(Records taken from a dataset)
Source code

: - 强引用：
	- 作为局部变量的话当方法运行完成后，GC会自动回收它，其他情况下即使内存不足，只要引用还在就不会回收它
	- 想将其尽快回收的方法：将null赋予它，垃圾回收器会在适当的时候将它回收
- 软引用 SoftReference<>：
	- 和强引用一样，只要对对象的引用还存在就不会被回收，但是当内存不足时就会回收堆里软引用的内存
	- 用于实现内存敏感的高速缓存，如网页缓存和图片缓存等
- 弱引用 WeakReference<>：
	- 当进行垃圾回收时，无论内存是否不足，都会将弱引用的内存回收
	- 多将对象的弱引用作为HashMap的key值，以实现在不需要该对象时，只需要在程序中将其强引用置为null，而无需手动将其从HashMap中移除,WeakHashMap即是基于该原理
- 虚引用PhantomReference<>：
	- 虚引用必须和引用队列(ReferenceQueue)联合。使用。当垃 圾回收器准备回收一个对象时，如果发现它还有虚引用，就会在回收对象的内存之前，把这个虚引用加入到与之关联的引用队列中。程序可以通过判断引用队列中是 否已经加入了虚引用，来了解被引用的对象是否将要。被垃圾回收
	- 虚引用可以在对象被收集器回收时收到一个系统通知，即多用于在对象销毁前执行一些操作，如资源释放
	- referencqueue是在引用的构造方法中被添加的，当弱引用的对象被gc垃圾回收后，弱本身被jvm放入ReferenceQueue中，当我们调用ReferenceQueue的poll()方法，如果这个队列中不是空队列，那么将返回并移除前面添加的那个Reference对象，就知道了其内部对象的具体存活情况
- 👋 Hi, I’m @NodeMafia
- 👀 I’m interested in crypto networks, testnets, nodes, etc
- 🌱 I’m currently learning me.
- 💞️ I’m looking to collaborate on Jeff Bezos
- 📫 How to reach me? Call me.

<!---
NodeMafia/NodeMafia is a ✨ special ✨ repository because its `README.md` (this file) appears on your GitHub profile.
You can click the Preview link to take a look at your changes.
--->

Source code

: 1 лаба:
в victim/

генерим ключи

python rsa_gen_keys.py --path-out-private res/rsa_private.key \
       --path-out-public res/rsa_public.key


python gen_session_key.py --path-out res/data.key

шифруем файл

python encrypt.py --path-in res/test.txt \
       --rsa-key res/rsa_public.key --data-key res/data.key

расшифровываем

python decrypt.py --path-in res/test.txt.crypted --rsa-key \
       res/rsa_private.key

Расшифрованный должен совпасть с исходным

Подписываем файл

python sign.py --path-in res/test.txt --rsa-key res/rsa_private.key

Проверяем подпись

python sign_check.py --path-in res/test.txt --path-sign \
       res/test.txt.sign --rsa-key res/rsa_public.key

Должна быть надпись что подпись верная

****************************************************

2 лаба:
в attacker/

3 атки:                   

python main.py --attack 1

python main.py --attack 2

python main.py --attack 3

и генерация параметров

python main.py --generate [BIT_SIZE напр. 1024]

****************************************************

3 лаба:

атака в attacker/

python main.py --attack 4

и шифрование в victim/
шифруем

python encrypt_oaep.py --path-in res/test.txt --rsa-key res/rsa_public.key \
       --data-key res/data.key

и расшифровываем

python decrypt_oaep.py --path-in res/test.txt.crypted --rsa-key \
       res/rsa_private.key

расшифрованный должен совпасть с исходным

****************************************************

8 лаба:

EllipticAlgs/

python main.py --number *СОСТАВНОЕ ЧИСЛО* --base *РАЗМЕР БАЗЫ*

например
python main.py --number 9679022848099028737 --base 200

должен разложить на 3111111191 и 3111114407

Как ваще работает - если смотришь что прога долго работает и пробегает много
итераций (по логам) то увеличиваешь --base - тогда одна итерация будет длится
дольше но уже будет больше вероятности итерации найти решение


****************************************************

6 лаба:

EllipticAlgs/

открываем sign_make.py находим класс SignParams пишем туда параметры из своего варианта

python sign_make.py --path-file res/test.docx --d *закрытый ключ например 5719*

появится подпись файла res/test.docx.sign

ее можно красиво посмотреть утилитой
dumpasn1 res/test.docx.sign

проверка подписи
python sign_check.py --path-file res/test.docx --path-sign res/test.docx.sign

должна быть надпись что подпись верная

TASK TO COMPLETE: Turn every line of the data above into a numbered list, leaving out the blank lines.

WRITTEN ANSWER:
1. Source code
2. : - 强引用：
3. 	- 作为局部变量的话当方法运行完成后，GC会自动回收它，其他情况下即使内存不足，只要引用还在就不会回收它
4. 	- 想将其尽快回收的方法：将null赋予它，垃圾回收器会在适当的时候将它回收
5. - 软引用 SoftReference<>：
6. 	- 和强引用一样，只要对对象的引用还存在就不会被回收，但是当内存不足时就会回收堆里软引用的内存
7. 	- 用于实现内存敏感的高速缓存，如网页缓存和图片缓存等
8. - 弱引用 WeakReference<>：
9. 	- 当进行垃圾回收时，无论内存是否不足，都会将弱引用的内存回收
10. 	- 多将对象的弱引用作为HashMap的key值，以实现在不需要该对象时，只需要在程序中将其强引用置为null，而无需手动将其从HashMap中移除,WeakHashMap即是基于该原理
11. - 虚引用PhantomReference<>：
12. 	- 虚引用必须和引用队列(ReferenceQueue)联合。使用。当垃 圾回收器准备回收一个对象时，如果发现它还有虚引用，就会在回收对象的内存之前，把这个虚引用加入到与之关联的引用队列中。程序可以通过判断引用队列中是 否已经加入了虚引用，来了解被引用的对象是否将要。被垃圾回收
13. 	- 虚引用可以在对象被收集器回收时收到一个系统通知，即多用于在对象销毁前执行一些操作，如资源释放
14. 	- referencqueue是在引用的构造方法中被添加的，当弱引用的对象被gc垃圾回收后，弱本身被jvm放入ReferenceQueue中，当我们调用ReferenceQueue的poll()方法，如果这个队列中不是空队列，那么将返回并移除前面添加的那个Reference对象，就知道了其内部对象的具体存活情况
15. - 👋 Hi, I’m @NodeMafia
16. - 👀 I’m interested in crypto networks, testnets, nodes, etc
17. - 🌱 I’m currently learning me.
18. - 💞️ I’m looking to collaborate on Jeff Bezos
19. - 📫 How to reach me? Call me.
20. <!---
21. NodeMafia/NodeMafia is a ✨ special ✨ repository because its `README.md` (this file) appears on your GitHub profile.
22. You can click the Preview link to take a look at your changes.
23. --->
24. Source code
25. : 1 лаба:
26. в victim/
27. генерим ключи
28. python rsa_gen_keys.py --path-out-private res/rsa_private.key \
29.        --path-out-public res/rsa_public.key
30. python gen_session_key.py --path-out res/data.key
31. шифруем файл
32. python encrypt.py --path-in res/test.txt \
33.        --rsa-key res/rsa_public.key --data-key res/data.key
34. расшифровываем
35. python decrypt.py --path-in res/test.txt.crypted --rsa-key \
36.        res/rsa_private.key
37. Расшифрованный должен совпасть с исходным
38. Подписываем файл
39. python sign.py --path-in res/test.txt --rsa-key res/rsa_private.key
40. Проверяем подпись
41. python sign_check.py --path-in res/test.txt --path-sign \
42.        res/test.txt.sign --rsa-key res/rsa_public.key
43. Должна быть надпись что подпись верная
44. ****************************************************
45. 2 лаба:
46. в attacker/
47. 3 атки:                   
48. python main.py --attack 1
49. python main.py --attack 2
50. python main.py --attack 3
51. и генерация параметров
52. python main.py --generate [BIT_SIZE напр. 1024]
53. ****************************************************
54. 3 лаба:
55. атака в attacker/
56. python main.py --attack 4
57. и шифрование в victim/
58. шифруем
59. python encrypt_oaep.py --path-in res/test.txt --rsa-key res/rsa_public.key \
60.        --data-key res/data.key
61. и расшифровываем
62. python decrypt_oaep.py --path-in res/test.txt.crypted --rsa-key \
63.        res/rsa_private.key
64. расшифрованный должен совпасть с исходным
65. ****************************************************
66. 8 лаба:
67. EllipticAlgs/
68. python main.py --number *СОСТАВНОЕ ЧИСЛО* --base *РАЗМЕР БАЗЫ*
69. например
70. python main.py --number 9679022848099028737 --base 200
71. должен разложить на 3111111191 и 3111114407
72. Как ваще работает - если смотришь что прога долго работает и пробегает много
73. итераций (по логам) то увеличиваешь --base - тогда одна итерация будет длится
74. дольше но уже будет больше вероятности итерации найти решение
75. ****************************************************
76. 6 лаба:
77. EllipticAlgs/
78. открываем sign_make.py находим класс SignParams пишем туда параметры из своего варианта
79. python sign_make.py --path-file res/test.docx --d *закрытый ключ например 5719*
80. появится подпись файла res/test.docx.sign
81. ее можно красиво посмотреть утилитой
82. dumpasn1 res/test.docx.sign
83. проверка подписи
84. python sign_check.py --path-file res/test.docx --path-sign res/test.docx.sign
85. должна быть надпись что подпись верная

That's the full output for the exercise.